Natuurontwikkeling Scharrebroek
In opdracht van Prolander werd een bodem- en hydrochemisch onderzoek uitgevoerd om natuurpotenties en geschikte inrichtingsmaatregelen in kaart te brengen voor een aantal (voormalige) landbouwgronden in en rond het Scharrebroek ten zuiden van Westerbork. Het valt binnen het Natuurnetwerk Nederland en gaat onderdeel uitmaken van de grotere natuurlijke eenheid met het Scharreveld en later ook het Holtherzand welke in beheer zijn bij Het Drentse Landschap. In het gebied werden boringen geplaatst en op verschillende dieptes bodemmonsters verzameld. De boringen zijn lokaal dieper gezet om de aanwezige keileemlaag in kaart te brengen. Het hydrologisch systeem in het onderzoeksgebied is namelijk lokaal van aard aangezien een groot deel van het gebied op (ondiepe) keileem ligt. Tevens werd de grondwaterkwaliteit geanalyseerd. In het gebied wordt ingezet op de ontwikkeling van zure vennen, vochtige en droge heide, vochtig hooiland, droog en nat schraalgrasland en kruiden- en faunarijk grasland. Lokaal werden referentiemonsters verzameld. Het bodemchemisch onderzoek was nodig om de kansen en knelpunten vast te kunnen stellen voor de ontwikkeling van de beoogde natuurtypen.
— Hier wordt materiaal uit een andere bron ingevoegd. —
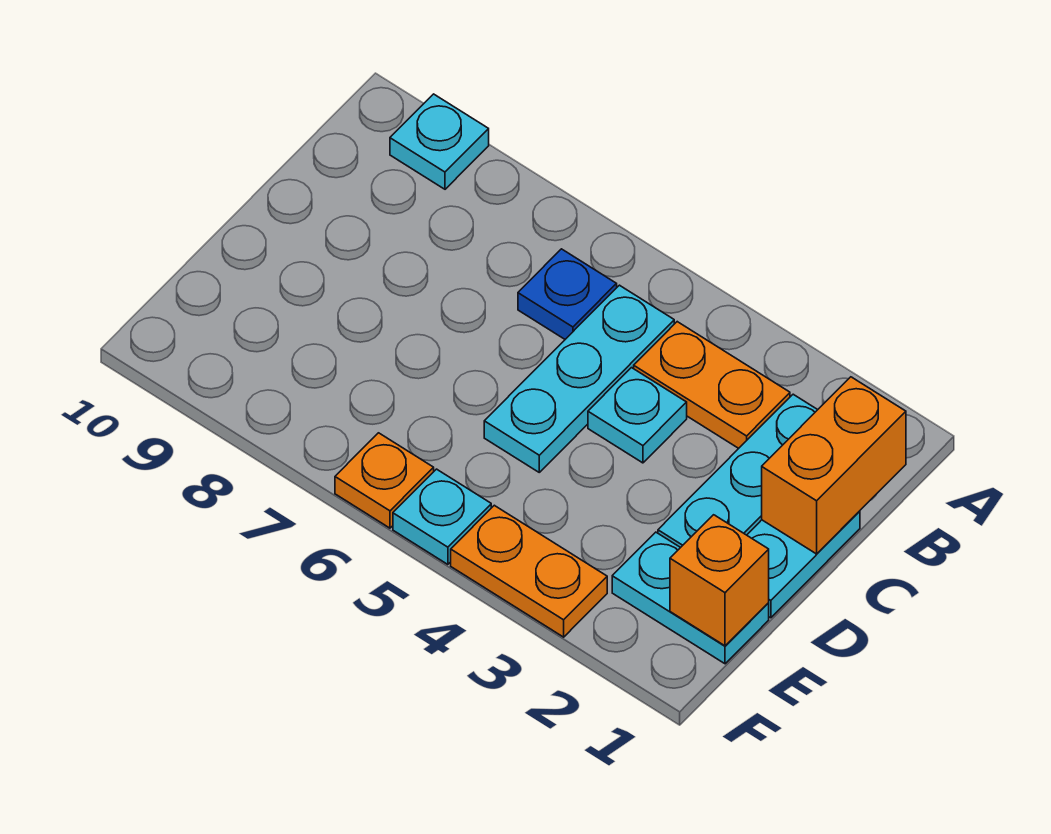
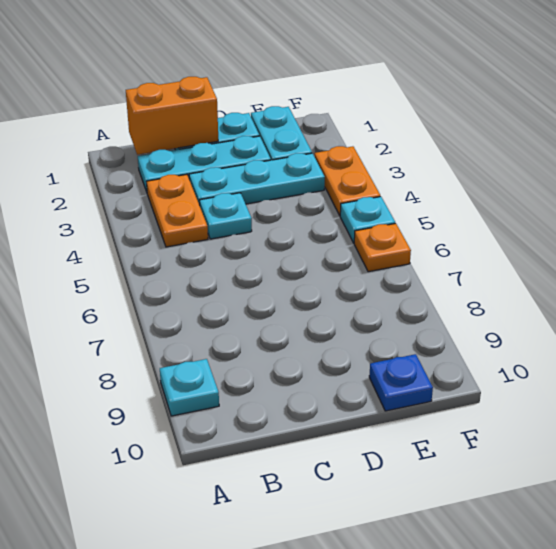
cyan plate B5:D5 level 1 -> cyan plate C3:E3 level 1
blue plate B6 level 1 -> blue plate E10 level 1
orange brick E1 level 2 -> none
De toplaag was met name geschikt voor de ontwikkeling van droog en vochtig kruidenrijk grasland. Lokaal was de bodem zeer ijzerrijk. Onder vochtige/natte omstandigheden kan ijzertoxiciteit ook zorgen voor onderdrukking van hoog competitieve soorten en daarmee leiden tot een soortenrijkere ontwikkeling. Op een groot aantal locaties ontstaan er na afgraven van de P-rijke toplaag potenties voor de ontwikkeling van schralere natuurtypen. In de lagergelegen slenk van het Scharrebroek liggen vooral kansen voor de ontwikkeling van vochtig hooiland en blauwgrasland. Op de hoger gelegen gronden in Scharreveld Zuid liggen kansen voor de ontwikkeling van heischraal grasland met overgangen naar heide op de hoogste delen. Voor de natte natuurtypen dient dit gepaard te gaan met het optimaliseren van de hydrologische omstandigheden. Hierbij werd tevens geadviseerd over concrete inrichtingsmaatregelen (plaggen, bekalken, inbrengen maaisel of plagsel). Op kalkarme locaties kan een eenmalige bekalking bijdragen aan het herstel van de buffering, het voorkomen van een ammoniumpiek en verdere verzuring waardoor de soortenrijkdom positief wordt beïnvloed. De ontwikkeling van doelsoorten kan worden gestimuleerd door maaisel of plagsel op te brengen na een eventuele ontgronding. Op basis van de data kan Prolander weloverwogen keuzes maken bij het opstellen van het definitieve inrichtingsplan.